Arbitrage budgétaire pour l'éducation nationale

Posée le 04/06/2026 • Ministère interrogé : Éducation nationale

Christian Bilhac

Christian Bilhac RDSE

Sénateur — Hérault

La question

M. le président. La parole est à M. Christian Bilhac, pour le groupe du Rassemblement Démocratique et Social Européen. (Applaudissements sur les travées du groupe RDSE.) M. Christian Bilhac. Monsieur le ministre de l'éducation nationale, pour la dernière fois sans doute, je citerai Pierre Mendès France dans cet hémicycle : « Les comptes en désordre sont la marque des nations qui s'abandonnent. » Nous sommes d'accord sur la nécessité de redresser les comptes publics.
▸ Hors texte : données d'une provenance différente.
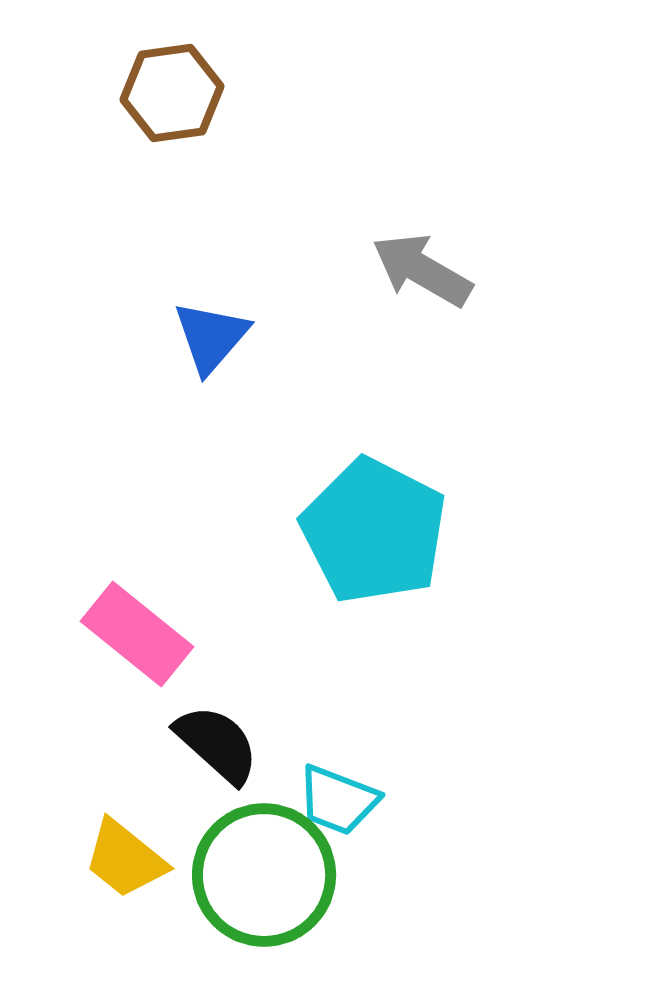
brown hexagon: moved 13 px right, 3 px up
Mais, comme le disait Pierre Mendès France le 3 juin 1953 : « Gouverner, c'est choisir, si difficiles que soient les choix. [...] ne disposant que de moyens limités, nous devons soigneusement veiller à les affecter aux objets essentiels, à éliminer ce qui est moins important au profit de ce qui l'est davantage. Dans tous les domaines, nous aurons à transférer l'effort de l'improductif au productif, du moins utile au plus utile. Ce sera la règle d'or de notre redressement. » Gouverner, c'est fixer des ordres de priorité. Et, selon moi, le plus utile, c'est d'investir dans notre jeunesse, car la jeunesse, c'est l'avenir du pays. À l'heure de la perte des valeurs républicaines, des violences urbaines, de la dégringolade de l'école française dans le classement Programme international pour le suivi des acquis des élèves (Pisa), le Gouvernement a choisi de supprimer 4 000 postes d'enseignants : dans une main, le tableau Excel de la démographie ; dans l'autre main, l'inusable rabot de Bercy. On a « défilé ». Supprimer des classes devrait, a minima, se faire dans le cadre d'un plan pluriannuel, comme nous le proposons dans la proposition de loi déposée par Jean-Yves Roux et mes collègues du groupe RDSE. Dans la situation actuelle, la baisse démographique aurait pu être l'occasion de constituer un réservoir de remplaçants ou de dédoubler certaines classes, en particulier dans le primaire. Enfin, pour revenir à Pierre Mendès France, pourquoi ne pas supprimer des postes dans l'improductif ? Je parle du « mammouth » que voulait « dégraisser » Claude Allègre voilà trente ans, ce mammouth administratif, du ministère, des rectorats et des académies, qui n'a cessé de prendre du poids. Monsieur le ministre, allez-vous enfin considérer que la jeunesse et l'éducation sont un investissement d'avenir, une priorité, et non une variable d'ajustement ? (Applaudissements sur les travées du groupe RDSE.)

⏳ Cette question n'a pas encore reçu de réponse du gouvernement.